WORK REQUIRED —
Below is a block of entries; repeat exactly the lines starting at the line that contains "ring mcp: (246, 252)" and ending at the line that contains "ring pip: (258, 298)", both included.

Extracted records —
=== Section Start ===

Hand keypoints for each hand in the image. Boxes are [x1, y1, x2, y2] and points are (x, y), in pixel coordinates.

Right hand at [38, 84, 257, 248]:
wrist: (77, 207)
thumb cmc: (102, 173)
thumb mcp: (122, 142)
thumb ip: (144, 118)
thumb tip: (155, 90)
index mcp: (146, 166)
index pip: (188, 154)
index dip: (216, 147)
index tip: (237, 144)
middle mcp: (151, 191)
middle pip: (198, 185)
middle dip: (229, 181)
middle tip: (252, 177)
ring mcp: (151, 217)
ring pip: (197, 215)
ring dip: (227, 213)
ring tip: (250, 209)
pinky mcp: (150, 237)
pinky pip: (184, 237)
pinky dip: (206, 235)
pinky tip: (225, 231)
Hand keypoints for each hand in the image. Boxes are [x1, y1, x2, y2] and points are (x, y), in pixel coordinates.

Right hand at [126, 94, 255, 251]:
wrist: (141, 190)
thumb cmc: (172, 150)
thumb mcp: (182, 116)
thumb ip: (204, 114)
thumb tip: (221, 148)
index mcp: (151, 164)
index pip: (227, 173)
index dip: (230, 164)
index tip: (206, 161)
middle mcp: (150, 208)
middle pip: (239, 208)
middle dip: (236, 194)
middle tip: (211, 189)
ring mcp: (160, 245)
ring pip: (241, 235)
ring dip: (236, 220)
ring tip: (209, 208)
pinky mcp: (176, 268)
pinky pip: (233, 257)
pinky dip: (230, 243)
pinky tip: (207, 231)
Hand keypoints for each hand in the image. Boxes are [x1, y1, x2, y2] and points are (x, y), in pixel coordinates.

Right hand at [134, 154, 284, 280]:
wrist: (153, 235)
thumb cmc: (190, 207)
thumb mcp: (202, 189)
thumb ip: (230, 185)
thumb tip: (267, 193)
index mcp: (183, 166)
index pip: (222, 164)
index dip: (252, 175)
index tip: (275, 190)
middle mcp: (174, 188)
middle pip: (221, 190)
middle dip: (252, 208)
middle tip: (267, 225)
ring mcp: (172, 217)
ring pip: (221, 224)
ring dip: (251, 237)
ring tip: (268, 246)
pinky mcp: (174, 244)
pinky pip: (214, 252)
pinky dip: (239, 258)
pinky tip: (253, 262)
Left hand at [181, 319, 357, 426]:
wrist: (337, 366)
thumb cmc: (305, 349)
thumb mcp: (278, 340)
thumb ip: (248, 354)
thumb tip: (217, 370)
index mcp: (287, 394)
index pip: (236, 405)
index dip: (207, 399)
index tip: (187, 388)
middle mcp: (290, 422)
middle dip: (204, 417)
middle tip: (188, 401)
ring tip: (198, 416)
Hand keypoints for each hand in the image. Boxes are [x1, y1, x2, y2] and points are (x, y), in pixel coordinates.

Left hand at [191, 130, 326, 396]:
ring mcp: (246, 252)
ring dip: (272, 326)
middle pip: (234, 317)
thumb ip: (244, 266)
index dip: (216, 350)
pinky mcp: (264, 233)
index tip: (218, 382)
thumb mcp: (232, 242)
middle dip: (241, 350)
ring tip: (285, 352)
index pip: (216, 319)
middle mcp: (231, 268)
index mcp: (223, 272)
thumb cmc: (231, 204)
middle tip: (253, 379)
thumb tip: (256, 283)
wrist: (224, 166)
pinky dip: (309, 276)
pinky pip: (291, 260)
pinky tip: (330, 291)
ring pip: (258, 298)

=== Section End ===
=== Section Start ===

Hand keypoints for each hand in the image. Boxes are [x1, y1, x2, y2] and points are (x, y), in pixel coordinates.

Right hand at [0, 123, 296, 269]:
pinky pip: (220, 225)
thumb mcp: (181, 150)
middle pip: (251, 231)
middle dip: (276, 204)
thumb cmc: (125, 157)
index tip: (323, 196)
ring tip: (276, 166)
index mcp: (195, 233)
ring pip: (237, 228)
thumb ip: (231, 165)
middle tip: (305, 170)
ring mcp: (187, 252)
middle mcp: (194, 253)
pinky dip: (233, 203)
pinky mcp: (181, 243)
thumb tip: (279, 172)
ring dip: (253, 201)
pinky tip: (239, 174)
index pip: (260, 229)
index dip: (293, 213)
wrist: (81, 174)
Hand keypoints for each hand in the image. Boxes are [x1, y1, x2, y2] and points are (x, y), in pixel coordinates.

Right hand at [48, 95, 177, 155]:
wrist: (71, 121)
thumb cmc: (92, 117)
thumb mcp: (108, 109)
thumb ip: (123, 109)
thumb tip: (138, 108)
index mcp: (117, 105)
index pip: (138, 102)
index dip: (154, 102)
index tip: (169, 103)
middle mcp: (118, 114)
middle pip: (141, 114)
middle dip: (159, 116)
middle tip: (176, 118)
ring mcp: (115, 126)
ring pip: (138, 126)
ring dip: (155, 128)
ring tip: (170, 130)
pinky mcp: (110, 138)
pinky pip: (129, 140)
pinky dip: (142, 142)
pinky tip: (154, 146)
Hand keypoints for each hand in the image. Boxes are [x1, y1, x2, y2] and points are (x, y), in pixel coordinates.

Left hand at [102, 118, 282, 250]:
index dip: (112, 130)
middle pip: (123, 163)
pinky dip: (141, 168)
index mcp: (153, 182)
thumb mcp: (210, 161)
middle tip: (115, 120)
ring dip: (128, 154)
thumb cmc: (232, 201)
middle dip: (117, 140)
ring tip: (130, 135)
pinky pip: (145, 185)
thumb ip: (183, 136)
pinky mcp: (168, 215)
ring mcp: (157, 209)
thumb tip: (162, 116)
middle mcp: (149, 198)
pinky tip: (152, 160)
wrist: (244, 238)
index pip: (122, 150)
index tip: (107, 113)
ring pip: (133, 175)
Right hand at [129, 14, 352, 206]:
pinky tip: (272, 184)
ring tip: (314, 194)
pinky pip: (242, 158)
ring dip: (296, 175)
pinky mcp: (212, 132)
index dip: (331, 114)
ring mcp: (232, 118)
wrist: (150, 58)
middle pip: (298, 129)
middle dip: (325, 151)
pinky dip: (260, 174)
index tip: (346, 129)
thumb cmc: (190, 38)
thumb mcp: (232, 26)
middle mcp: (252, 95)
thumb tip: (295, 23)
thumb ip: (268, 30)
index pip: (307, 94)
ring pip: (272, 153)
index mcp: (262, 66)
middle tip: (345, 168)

=== Section End ===

SOLUTION BELOW —
ring mcp: (246, 252)
ring dip: (272, 326)
middle pip: (234, 317)
thumb ip: (244, 266)
index dip: (216, 350)
pinky mcp: (264, 233)
index tip: (218, 382)
thumb mcp: (232, 242)
middle dip: (241, 350)
ring tip: (285, 352)
index pip: (216, 319)
middle mcp: (231, 268)
index mcp: (223, 272)
thumb cmc: (231, 204)
middle tip: (253, 379)
thumb tip: (256, 283)
wrist: (224, 166)
pinky dip: (309, 276)
pinky pip: (291, 260)
pinky tip: (330, 291)
ring pip: (258, 298)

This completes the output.